Did I already say that I love gelato?! Well, it’s inextricably linked to pastry. Strictly speaking, we can also consider gelato cone as a pastry product. Nowadays my biggest challenge is to make Korean consumers experience gelato in innovative ways. Gelato cakes come first, so I started collaborating with one of the most famous Korean bakery chefs, Justin Lee. Together, last Christmas, we created a gelato cake which layered with ‘pistachio gelato’ and ‘Isfahan sorbetto’. We had lots of orders, it has been a big success.
When I teach, I always emphasise the opportunity to sell gelato-pastry products. Obviously, I tell my students that they shall get baking skills. Making gelato cakes or frozen desserts using gelato and pastry requires further studies.
I did it first and I went to Paris (France) to learn pastry art. Although basic pastry studies can’t make you a pastry chef, you’ll get the fundamentals to create a dessert menu using gelato.
4. Would you share with us one of your creations?

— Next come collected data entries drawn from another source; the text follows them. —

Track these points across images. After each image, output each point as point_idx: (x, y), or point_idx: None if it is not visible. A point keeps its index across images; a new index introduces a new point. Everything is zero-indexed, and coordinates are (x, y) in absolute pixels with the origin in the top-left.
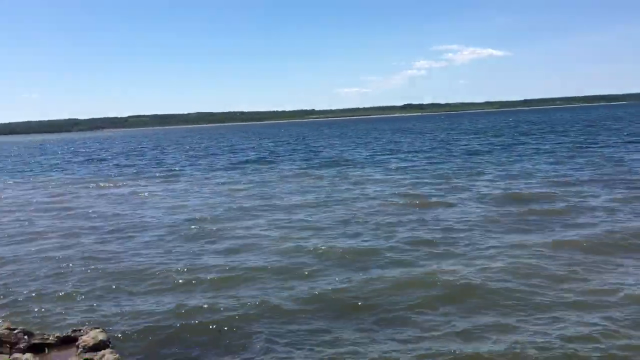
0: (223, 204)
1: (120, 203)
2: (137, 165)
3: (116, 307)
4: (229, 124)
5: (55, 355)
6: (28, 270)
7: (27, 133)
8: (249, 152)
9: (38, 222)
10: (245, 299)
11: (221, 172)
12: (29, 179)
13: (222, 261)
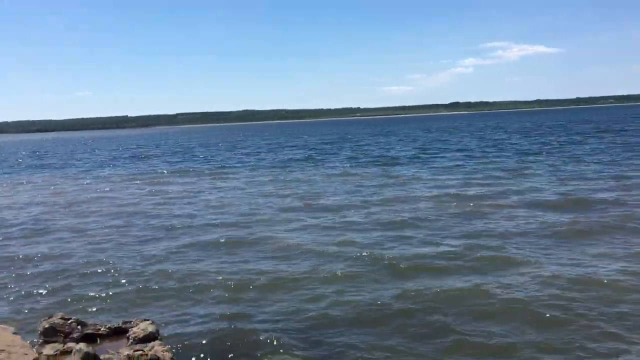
0: (268, 204)
1: (169, 202)
2: (188, 162)
3: (165, 302)
4: (274, 121)
5: (107, 346)
6: (86, 262)
7: (80, 129)
8: (295, 151)
9: (98, 218)
10: (291, 305)
11: (267, 170)
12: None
13: (268, 266)
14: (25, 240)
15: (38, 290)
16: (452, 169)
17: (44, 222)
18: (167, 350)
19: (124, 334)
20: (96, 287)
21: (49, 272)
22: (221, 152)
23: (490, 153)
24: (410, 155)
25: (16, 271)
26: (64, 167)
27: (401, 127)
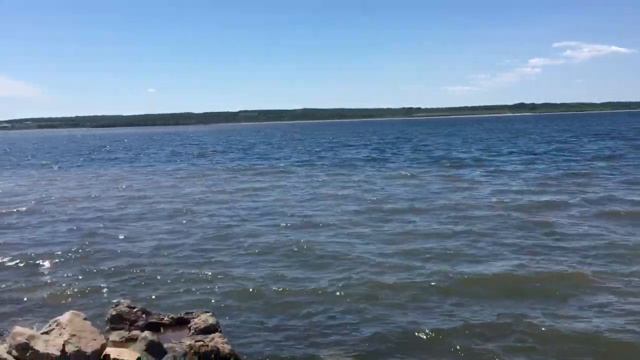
0: (327, 206)
1: (231, 199)
2: (250, 160)
3: (228, 294)
4: (334, 120)
5: (170, 335)
6: (154, 255)
7: (145, 125)
8: (355, 150)
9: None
10: (351, 312)
11: (327, 170)
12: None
13: (330, 272)
14: (95, 231)
15: (107, 279)
16: (518, 173)
17: (116, 214)
18: (227, 343)
19: (186, 324)
20: (161, 279)
21: (118, 262)
22: (281, 150)
23: (559, 157)
24: (473, 157)
25: (88, 259)
26: (132, 161)
27: (463, 127)
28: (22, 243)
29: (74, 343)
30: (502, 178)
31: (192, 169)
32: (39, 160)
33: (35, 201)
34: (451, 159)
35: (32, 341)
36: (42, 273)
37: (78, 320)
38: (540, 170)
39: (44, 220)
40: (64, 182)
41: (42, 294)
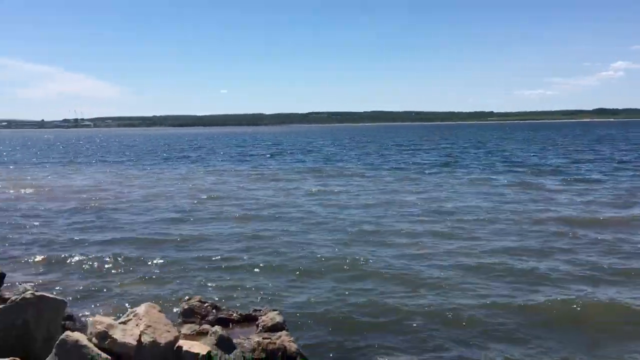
0: (392, 211)
1: (302, 199)
2: (318, 162)
3: (294, 292)
4: (404, 123)
5: (238, 331)
6: (229, 250)
7: (218, 125)
8: (425, 154)
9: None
10: (425, 305)
11: (395, 173)
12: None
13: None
14: (170, 227)
15: (180, 273)
16: (602, 182)
17: (187, 211)
18: (293, 341)
19: (254, 321)
20: (234, 275)
21: (193, 256)
22: (350, 152)
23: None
24: (553, 163)
25: (162, 253)
26: (204, 159)
27: (540, 132)
28: (102, 235)
29: (149, 334)
30: (584, 188)
31: (263, 170)
32: (117, 157)
33: (115, 197)
34: (528, 165)
35: (110, 330)
36: (121, 265)
37: (154, 312)
38: (626, 180)
39: (123, 214)
40: (141, 179)
41: (119, 285)
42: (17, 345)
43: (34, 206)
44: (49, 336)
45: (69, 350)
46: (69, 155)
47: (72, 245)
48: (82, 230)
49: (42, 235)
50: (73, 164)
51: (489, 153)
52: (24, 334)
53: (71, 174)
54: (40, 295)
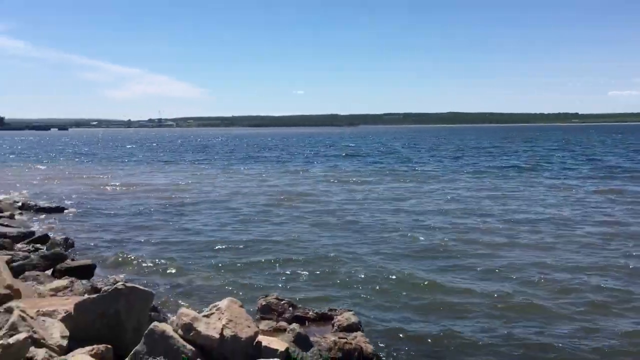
0: (472, 219)
1: (377, 204)
2: (392, 163)
3: (369, 296)
4: (480, 125)
5: (313, 329)
6: (309, 250)
7: (293, 126)
8: (502, 157)
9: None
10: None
11: (473, 177)
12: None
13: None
14: (248, 226)
15: (259, 270)
16: None
17: (264, 211)
18: (369, 342)
19: (329, 320)
20: (309, 274)
21: (269, 255)
22: (425, 154)
23: None
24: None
25: (244, 250)
26: (280, 160)
27: (630, 135)
28: (182, 233)
29: (231, 328)
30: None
31: (337, 172)
32: (197, 156)
33: (195, 195)
34: (624, 169)
35: (195, 323)
36: (199, 261)
37: (235, 307)
38: None
39: (202, 213)
40: (219, 178)
41: (198, 279)
42: (108, 333)
43: (118, 203)
44: (138, 326)
45: (157, 340)
46: (153, 154)
47: (152, 241)
48: (163, 227)
49: (125, 232)
50: (156, 162)
51: (576, 156)
52: (115, 323)
53: (154, 172)
54: (132, 287)
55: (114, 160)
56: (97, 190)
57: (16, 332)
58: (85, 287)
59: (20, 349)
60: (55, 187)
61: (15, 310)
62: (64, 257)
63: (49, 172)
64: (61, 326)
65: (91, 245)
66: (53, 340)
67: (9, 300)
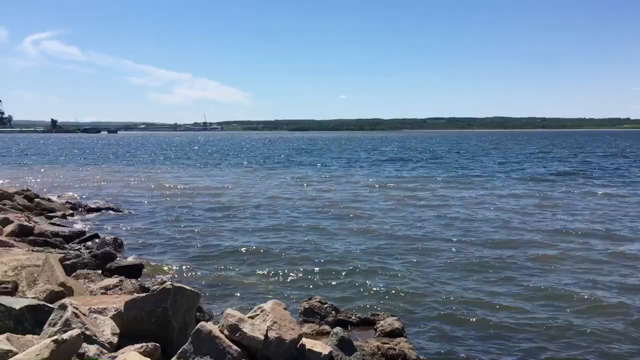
0: (515, 226)
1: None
2: (428, 168)
3: (412, 302)
4: (529, 130)
5: (356, 334)
6: (354, 256)
7: (336, 130)
8: (555, 162)
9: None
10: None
11: (528, 185)
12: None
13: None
14: (291, 229)
15: (302, 273)
16: None
17: (307, 215)
18: (413, 349)
19: (371, 325)
20: (352, 278)
21: (312, 258)
22: (473, 160)
23: None
24: None
25: (284, 254)
26: (321, 164)
27: None
28: (227, 235)
29: (275, 330)
30: None
31: (381, 177)
32: (241, 159)
33: (240, 198)
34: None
35: (241, 324)
36: (246, 262)
37: (279, 309)
38: None
39: (246, 215)
40: (263, 181)
41: (244, 281)
42: (156, 331)
43: (165, 205)
44: (185, 325)
45: (204, 339)
46: (199, 157)
47: (197, 243)
48: (207, 229)
49: (171, 233)
50: (202, 165)
51: (631, 163)
52: (163, 322)
53: (200, 175)
54: (179, 287)
55: (161, 162)
56: (145, 192)
57: (69, 329)
58: (134, 286)
59: (73, 344)
60: (104, 188)
61: (68, 307)
62: (113, 257)
63: (99, 174)
64: (112, 323)
65: (139, 245)
66: (104, 337)
67: (62, 297)
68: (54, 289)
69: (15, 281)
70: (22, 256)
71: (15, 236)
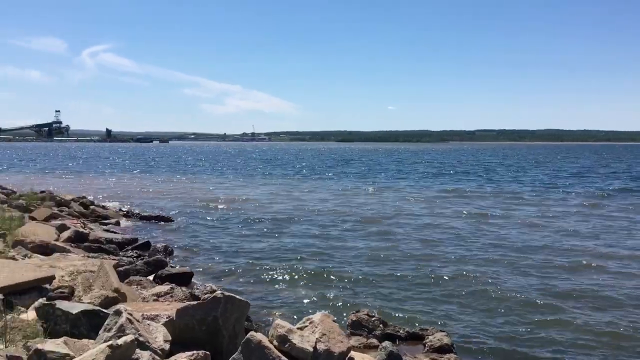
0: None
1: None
2: (481, 181)
3: (463, 316)
4: (584, 143)
5: (404, 348)
6: (411, 268)
7: (383, 141)
8: (621, 178)
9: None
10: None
11: (582, 199)
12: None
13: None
14: (339, 240)
15: (350, 285)
16: None
17: (358, 226)
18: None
19: (420, 340)
20: (401, 291)
21: (361, 270)
22: (524, 174)
23: None
24: None
25: (333, 265)
26: (367, 175)
27: None
28: (275, 243)
29: (324, 342)
30: None
31: (424, 190)
32: (287, 170)
33: (291, 208)
34: None
35: (290, 335)
36: (293, 273)
37: (328, 321)
38: None
39: (295, 226)
40: (311, 193)
41: (291, 291)
42: (207, 339)
43: (213, 214)
44: (234, 334)
45: (253, 349)
46: (248, 166)
47: (244, 252)
48: (255, 238)
49: (219, 241)
50: (251, 175)
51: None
52: (213, 330)
53: (248, 184)
54: (229, 296)
55: (210, 172)
56: (194, 201)
57: (124, 334)
58: (185, 294)
59: (127, 350)
60: (156, 196)
61: (123, 313)
62: (164, 264)
63: (150, 182)
64: (164, 330)
65: (188, 253)
66: (157, 343)
67: (116, 302)
68: (108, 295)
69: (71, 286)
70: (78, 262)
71: (72, 242)
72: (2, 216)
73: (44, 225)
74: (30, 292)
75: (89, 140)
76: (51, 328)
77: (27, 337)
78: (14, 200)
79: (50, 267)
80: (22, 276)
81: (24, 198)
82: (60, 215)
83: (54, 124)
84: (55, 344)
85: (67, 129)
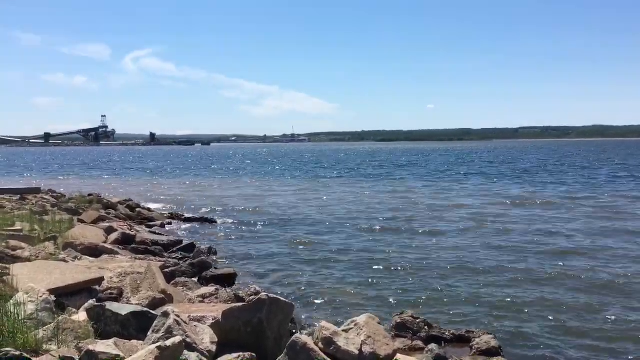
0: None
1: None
2: (531, 184)
3: (508, 318)
4: (630, 139)
5: (450, 351)
6: (451, 267)
7: (423, 140)
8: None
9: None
10: None
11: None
12: None
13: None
14: (380, 242)
15: (393, 286)
16: None
17: (395, 228)
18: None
19: (466, 342)
20: (445, 293)
21: (404, 272)
22: (570, 172)
23: None
24: None
25: (374, 267)
26: (404, 177)
27: None
28: (319, 246)
29: (369, 344)
30: None
31: (462, 191)
32: (326, 172)
33: (327, 208)
34: None
35: (335, 337)
36: (335, 274)
37: (373, 323)
38: None
39: (335, 227)
40: (349, 193)
41: (334, 293)
42: (252, 341)
43: (255, 216)
44: (279, 337)
45: (299, 352)
46: (287, 167)
47: (286, 254)
48: (296, 240)
49: (261, 243)
50: (292, 176)
51: None
52: (258, 332)
53: (289, 185)
54: (274, 298)
55: (252, 173)
56: (236, 203)
57: (172, 336)
58: (229, 295)
59: (175, 351)
60: (200, 198)
61: (171, 315)
62: (209, 265)
63: (194, 184)
64: (210, 332)
65: (231, 254)
66: (204, 345)
67: (163, 304)
68: (155, 296)
69: (120, 287)
70: (126, 263)
71: (119, 244)
72: (52, 219)
73: (93, 228)
74: (81, 294)
75: (134, 143)
76: (102, 329)
77: (78, 338)
78: (64, 204)
79: (99, 268)
80: (73, 278)
81: (73, 201)
82: (108, 218)
83: (101, 128)
84: (106, 345)
85: (113, 133)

Of course, I’m glad to share with all the Frozen Art Chef readers my “Pine Nuts with Rice” gelato recipe. Let me just say that every gelato spreads a shade of happiness, I decided for this flavour after thinking about the seasonality and an exclusive East/West fusion. Click here to get the full recipe.
5. Your advice to the young people that want to become professional gelatieri?
I cultivated the dream of becoming a gelatiere after reading an interview with a Chef ten years ago. Let me first say that I’d be grateful to inspire other through this article. What else could be more joyful?!
Now, let me unveil what I tell my students during the gelato classes.
- Try out different foods/tastes. More ingredients and food combinations you taste, more you become able to create unique flavours.
- Use NEW ingredients for your gelatos with confidence. Many students tell me that’s hard to make their own flavours using new ingredients. It only happens because they fear to fail and not to make a tasteful flavour. Well, who cares if it doesn’t taste good? Experimentation is the key and the first step, if you don’t act in a creative way, you’ll never make a difference. Whatever I experienced, I recognised what was good or bad. Through my failures I learnt how to modify myself and improve my gelatos.
- Share your knowledge with your customers. You are the first who can recommend them a good gelato. After completing your studies and doing all the testing, explain them how to recognise a good gelato through their eyes, nose, and mouth. You did it first when you selected good ingredients. So, study hard and try to use all the ingredients around you.
6. Last but not least, which gelato trends do you forecast?
The Korean foodservice market cares so much about the latest trends… But many desserts pop up and disappear easily.
Gelato is well established in Korea’s dessert market. Not only it’s a trend, it’s already part of our culture. I’m confident that gelato will keep being appreciated and loved in the long-term.
Of course, Korean gelato chefs have to play their part and release creative and innovative menus that prevent customers to get bored of the classical flavours. Cross-collaborations with chefs de cuisine, bakery and pastry chefs will be strategic.
That said, gelato-pastry has all the characteristics to become a trend in Korea this year.
That’s the word of the Korea’s Gelato Queen Si Yeon Yoo. And we are sure that she will lead this trend.